The relationship between current and length of a wire is inversely proportional when the resistance of the wire remains constant. This means that as the length of the wire increases, the current flowing through it decreases, and vice versa. This relationship is described by Ohm's Law, where resistance (R) is directly proportional to length (L) and inversely proportional to current (I).
The relationship between the length, material, and inductance of a wire is that the inductance of a wire increases with its length and the type of material it is made of. A longer wire and a wire made of a material with higher conductivity will have higher inductance.
The relationship between the length and inductance of a straight wire is directly proportional. This means that as the length of the wire increases, the inductance also increases. Conversely, as the length decreases, the inductance decreases.

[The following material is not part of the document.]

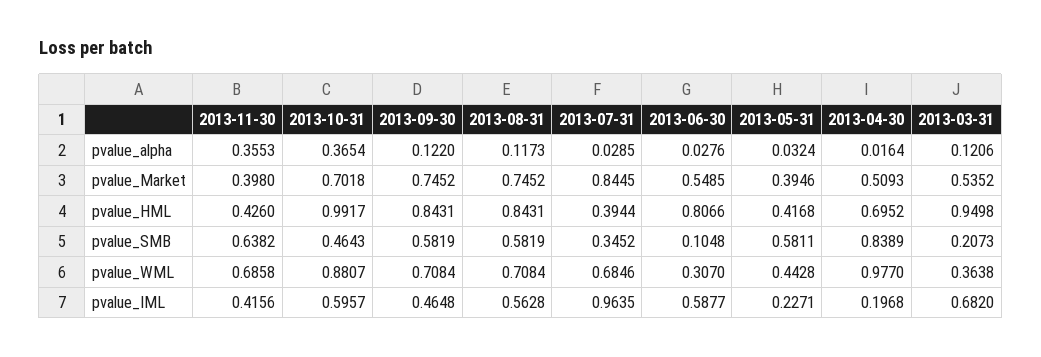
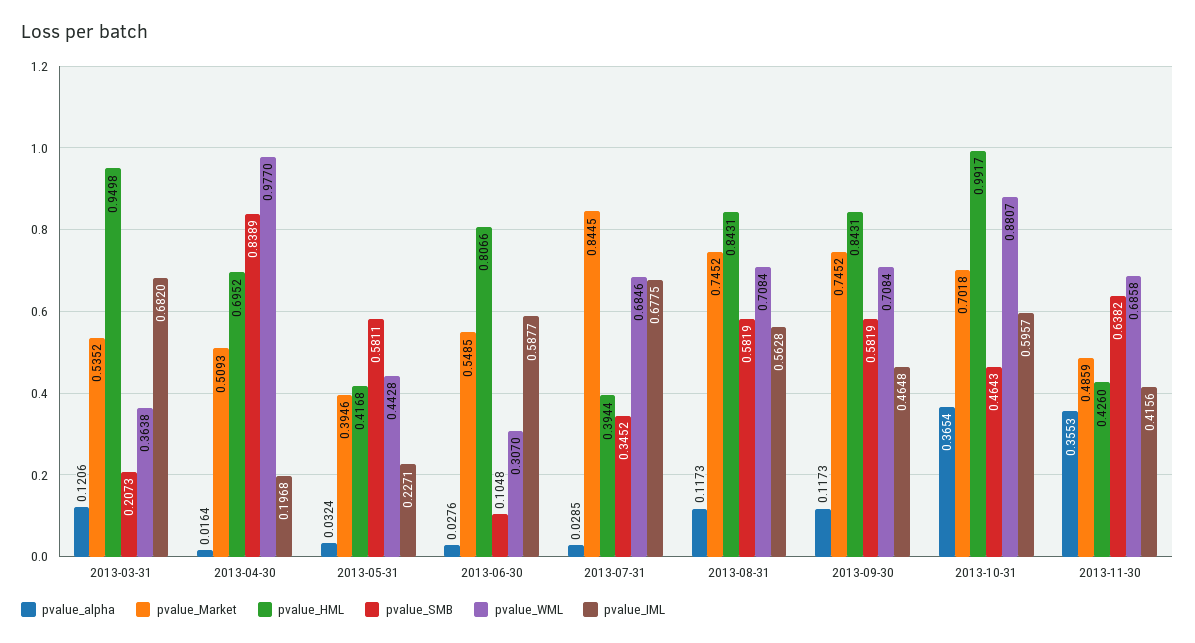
pvalue_alpha, 2013-09-30: 0.122 -> 0.1173
pvalue_Market, 2013-11-30: 0.398 -> 0.4859
pvalue_IML, 2013-07-31: 0.9635 -> 0.6775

The relationship between the magnetic field and current in a conducting wire is described by Ampre's law, which states that a current flowing through a wire creates a magnetic field around it. The strength of the magnetic field is directly proportional to the current flowing through the wire.
The relationship between the current flowing through a wire and the potential difference across it is described by Ohm's Law. Ohm's Law states that the current (I) flowing through a wire is directly proportional to the potential difference (V) across it, and inversely proportional to the resistance (R) of the wire. Mathematically, this relationship is represented as V I R.
The length of parallel wire inductance is directly proportional to its effect on the overall inductance value. This means that as the length of the wire increases, the inductance value also increases.
The wire resistance is proportional to the length of wire divided by its cross-section area. The voltage drop is proportional to the resistance times the current.
The relationship between the length, material, and inductance of a wire is that the inductance of a wire increases with its length and the type of material it is made of. A longer wire and a wire made of a material with higher conductivity will have higher inductance.
The relationship between the length and inductance of a straight wire is directly proportional. This means that as the length of the wire increases, the inductance also increases. Conversely, as the length decreases, the inductance decreases.
the relationship between the deflection of the wire and the ccurrent is when the voltage is 12volt the current become higher.Another AnswerPresumably you are referring to the force on a conductor placed in a magnetic field? In which case, it is equal to the Flux Density of the field (in teslas), the length of the conductor within the field (in metres), and the value of the current passing through the conductor (in amperes).
The relationship between the magnetic field and current in a conducting wire is described by Ampre's law, which states that a current flowing through a wire creates a magnetic field around it. The strength of the magnetic field is directly proportional to the current flowing through the wire.
The electrons in a conducting wire are loose and can move freely. When the circuit is closed, a potential difference is set up across the terminals. The battery maintains this potential difference. Then the electrons in the wire move towards the positive terminal of the battery. This flow of electrons constitute the electric current.
The heating effect of a wire is directly proportional to the square of the current passing through it. This relationship is described by Joule's Law, which states that the heat produced is equal to the current squared multiplied by the resistance of the wire and the time for which the current flows.
The relationship between the current flowing through a wire and the potential difference across it is described by Ohm's Law. Ohm's Law states that the current (I) flowing through a wire is directly proportional to the potential difference (V) across it, and inversely proportional to the resistance (R) of the wire. Mathematically, this relationship is represented as V I R.
I think that the relation is R = k/L where R is the resistance, L is the length of the wire, and k is the constant of proportionality.
the directions are opposite to each other
the directions are opposite to each other
The length of parallel wire inductance is directly proportional to its effect on the overall inductance value. This means that as the length of the wire increases, the inductance value also increases.